Douglas_Knight comments on Automatic programming, an example - Less Wrong

12 Post author: Thomas 01 February 2012 08:55PM

You are viewing a comment permalink. View the original post to see all comments and the full post content.

Comments (32)

You are viewing a single comment's thread. Show more comments above.

Comment author: Douglas_Knight 02 February 2012 01:47:19AM *  1 point [-]

The XOR with 12 won't do much after dividing by 12. For small radii, OR with 12 (in units of about 10^6km) will have an effect. These two constants are probably just overfitting. Indeed, it nails Mercury, the smallest and thus most vulnerable to these effects.* Rounding** the square root is also probably overfitting or just noise. It will have a larger effect, but smooth across planets, so it is probably canceled out by the choice of other numbers. Ignoring those three effects, it is a constant times the 3/2 power of average of the axes. The deviation from Kepler's law is that it should ignore perihelion.*** But for un-eccentric orbits, there's no difference. Since the training data isn't eccentric, this failure is unsurprising. That is, the code is unsurprising; that the code is so accurate is surprising. That it correctly calculates the orbital period of Halley's comet, rather than underestimating by a factor of 2^(3/2) is implausible.***

* The control group is too homogeneous. If it contained something close in, overfitting for Mercury would have been penalized in the final evaluation.

** Are you sure it's rounding? [Edit: Yes: bitwise operations are strongly suggestive.]

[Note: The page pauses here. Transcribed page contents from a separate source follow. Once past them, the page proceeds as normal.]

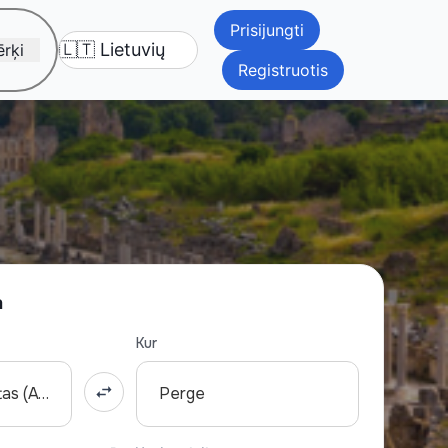
Prisijungti
rķi
Registruotis
a
Kur
Antalijos oro uostas (AYT)
Perge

*** These statements are wrong because I confused apehelion with the semi-major axis. So removing the bitwise operations yields exactly Kepler's law. If you switch from ints to doubles it becomes more accurate. But wmorgan has a constant error: it is divide by 4096, not 1024. This should make the rounding errors pretty bad for Mercury. Maybe the bitwise operations are to fix this, if they aren't noise. My C compiler does not reproduce the claimed error percentages, so I'm not going to pursue this.